The evolution of the NBA brought us a vastly different playstyle that resulted in the players coming up changing and completely revamping the picture of the league. Once upon a time playing in the NBA was much more psychical and defense-oriented, as that era is by many old-school basketball fans still considered the best in history. On the other hand, today, the NBA is so fast-paced and offense-oriented that we have numerous highly skillful players that can do it all.
A complete contrast of styles, as which one is better is really a matter of preference. That has divided the NBA fandom into two categories: the old-school rugged game fans that still romanticize about that era and modern fans who love all the highlights, flare, and high-scoring games. But it's not only fans that often voice their frustration with how the game is played today, as even the former players' chip in.
How many times have we heard guys that played in the '70s, 80's and 90's call today's NBA soft? It seems like the majority of the retired players can't accept how the game changed. Maybe it's because they are simply used to the style of play they faced and can't phantom another way to be better. Also, the fact that players today are getting paid much more than the stars of yesterday has something to do with the bitterness.
Well, at least one of the legends still has an appreciation for the NBA today and how the game is being played. Kareem Abdul-Jabbar recently made an appearance on Byron Scott's podcast and talked about how the game is changed by using the example of Giannis Antetokounmpo. The fact a guy so big can take the ball and go coast to coast amazes Jabbar, as he even jokingly said he would be on the bench if he tried something like that in his day:
"I think the 3-point shot has forced everybody to be versatile in the game. Prior to the 3-point shot, as a center, I never left the paint. If I got a rebound on the defensive end, coach would say give it to the guard and go down to the offensive end and get in position for whatever play we're going to run. Now, people learn how to play the game differently. The young man from Milwaukee — Antetokounmpo, oh my goodness. He gets it off the defensive board, and he's almost seven feet. He turns into a guard and attacks the offensive end of the court. If I tried to do that, I would have been sitting on the bench. I would've been over there with John Black keeping stats."

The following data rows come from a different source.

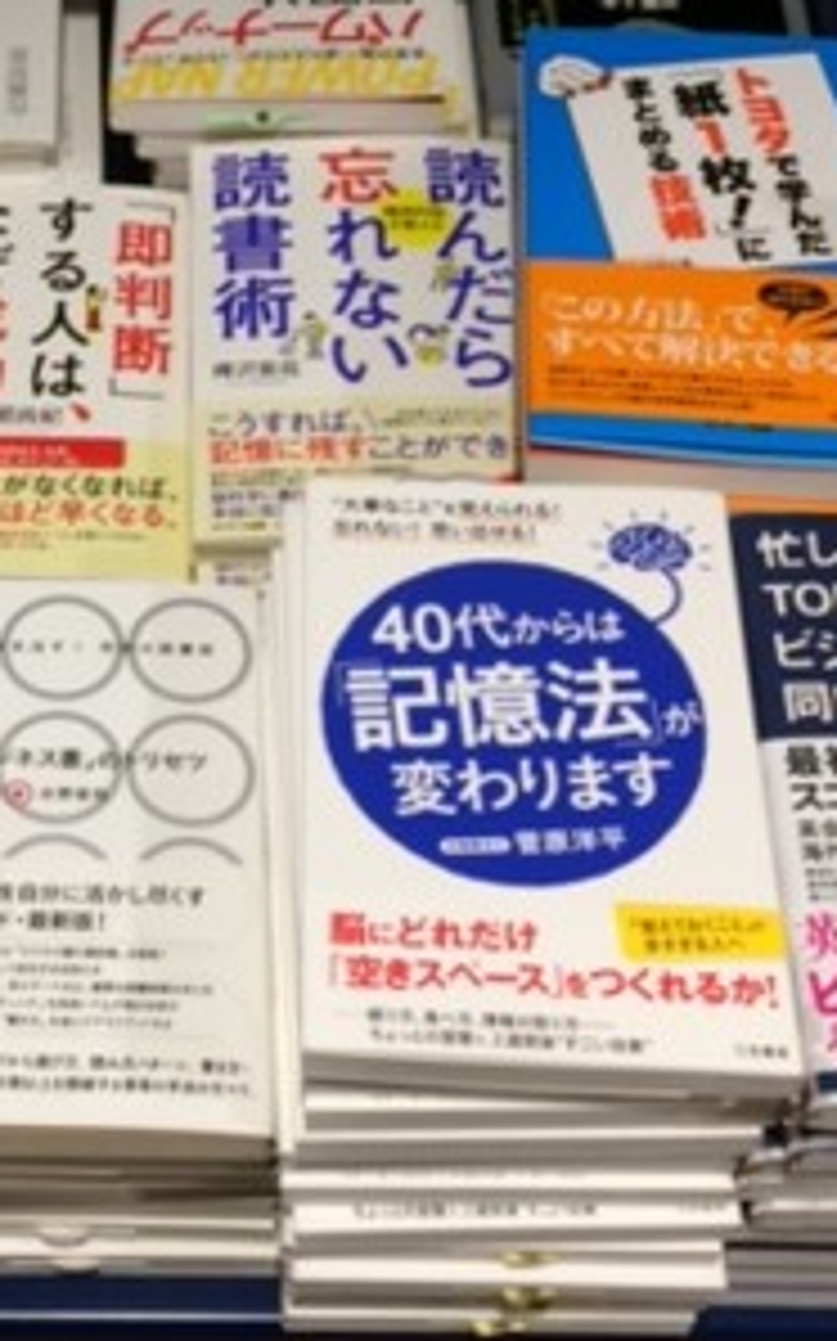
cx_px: 104
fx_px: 2338
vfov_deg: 31.9
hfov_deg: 20.0
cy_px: 513
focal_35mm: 64
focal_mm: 4.12
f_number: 2.2
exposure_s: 1/30
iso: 40
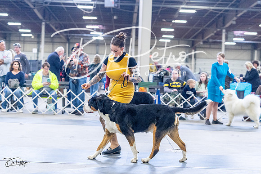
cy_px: 87
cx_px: 130
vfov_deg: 18.0
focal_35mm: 76
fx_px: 551
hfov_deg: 26.6
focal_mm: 76
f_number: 3.5
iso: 6400
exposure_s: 1/320
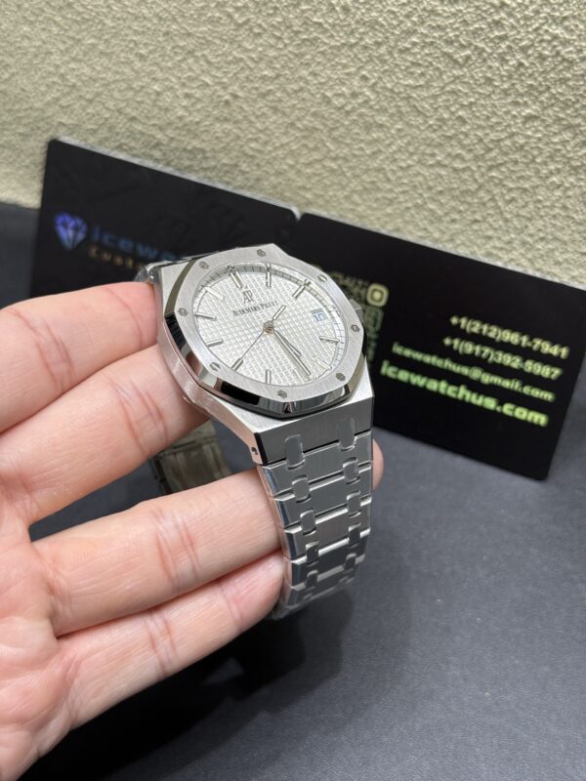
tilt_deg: -48.1
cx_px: 293
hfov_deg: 30.3
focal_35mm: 48
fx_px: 1083
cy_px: 390
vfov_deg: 39.7
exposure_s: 1/100
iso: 80
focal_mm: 6.76
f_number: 1.78
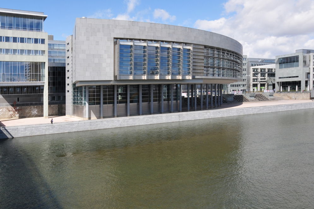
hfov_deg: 63.6
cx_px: 141
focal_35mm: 29
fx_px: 253
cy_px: 104
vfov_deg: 44.8
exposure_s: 1/320
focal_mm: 10
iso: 200
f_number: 9
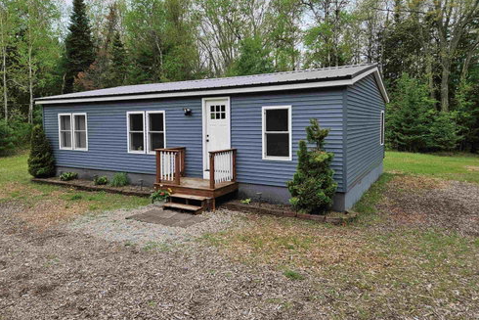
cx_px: 231
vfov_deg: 51.2
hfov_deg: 71.5
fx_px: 333
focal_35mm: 25
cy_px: 142
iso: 64
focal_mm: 5.4
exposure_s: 1/2000
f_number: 1.8
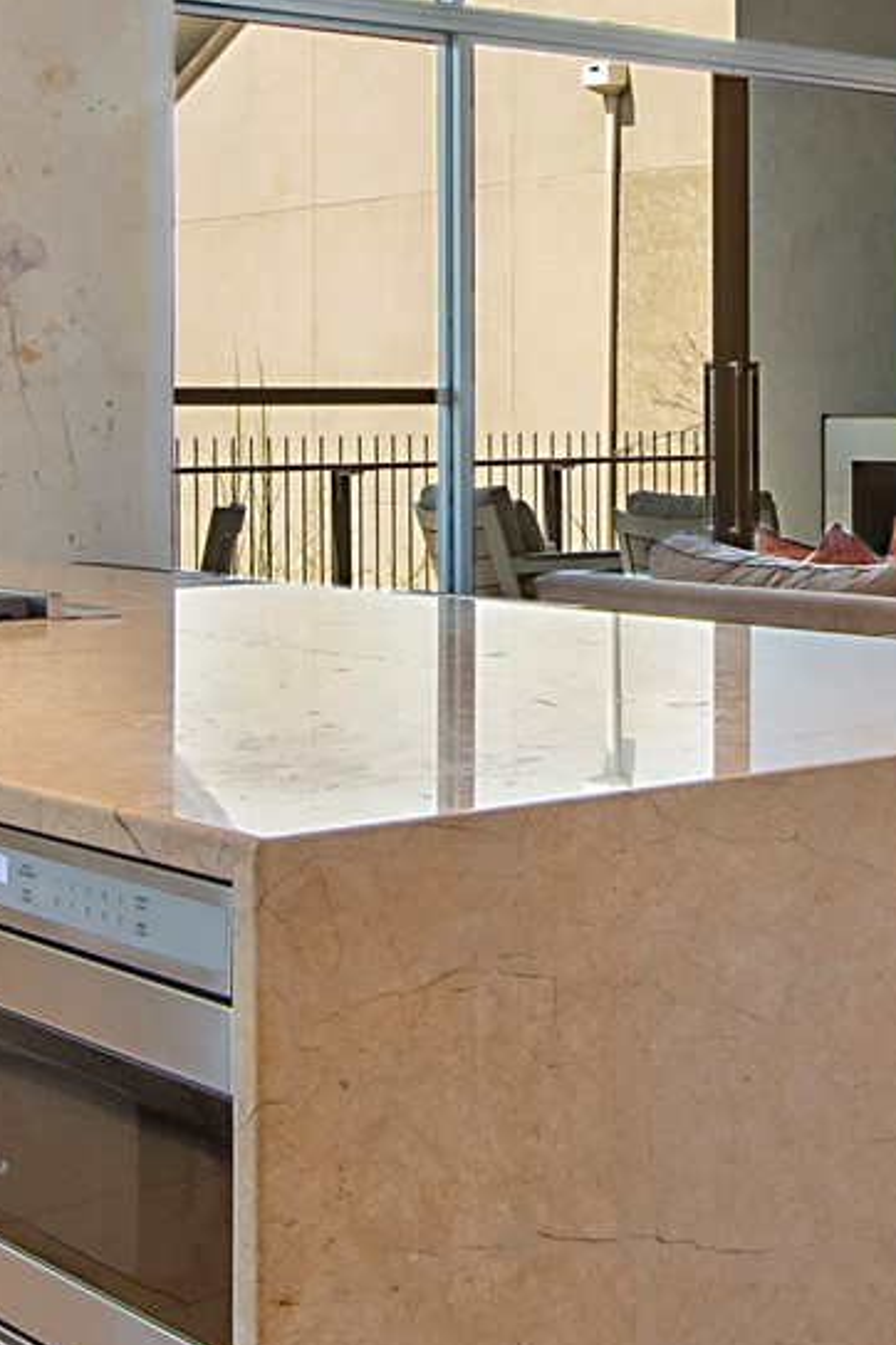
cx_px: 572
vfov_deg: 31.1
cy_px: 400
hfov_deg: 21.2
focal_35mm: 64
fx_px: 2389
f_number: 8
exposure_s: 1/60
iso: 100
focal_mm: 11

Kareem Abdul-Jabbar, Off The Dribble: The Byron Scott Podcast
The leading scorer in NBA history is a bit modest with his opinion, as I'm pretty sure he would find his way in any era. But it's still great to see someone as great and accomplished as Kareem share his praises for players today rather than being salty. Sure the defense today is far from what it was, but on the other end, players have become so talented and skilled that more guys than ever can shoot, handle the ball, and score in various ways. The talent level has been unmatched and beautiful to watch, but you can understand why it isn't everyone's cup of tea.
Sometimes the games can get a bit too crazy and predictable due to the lack of defense being played. The game could use a bit of balance and emphasize the defensive side of the floor more, so the vast offensive talent gets more contained and creates much more interesting games. The new rules in place that are punishing offensive players baiting for fouls are definitely a step in the right direction.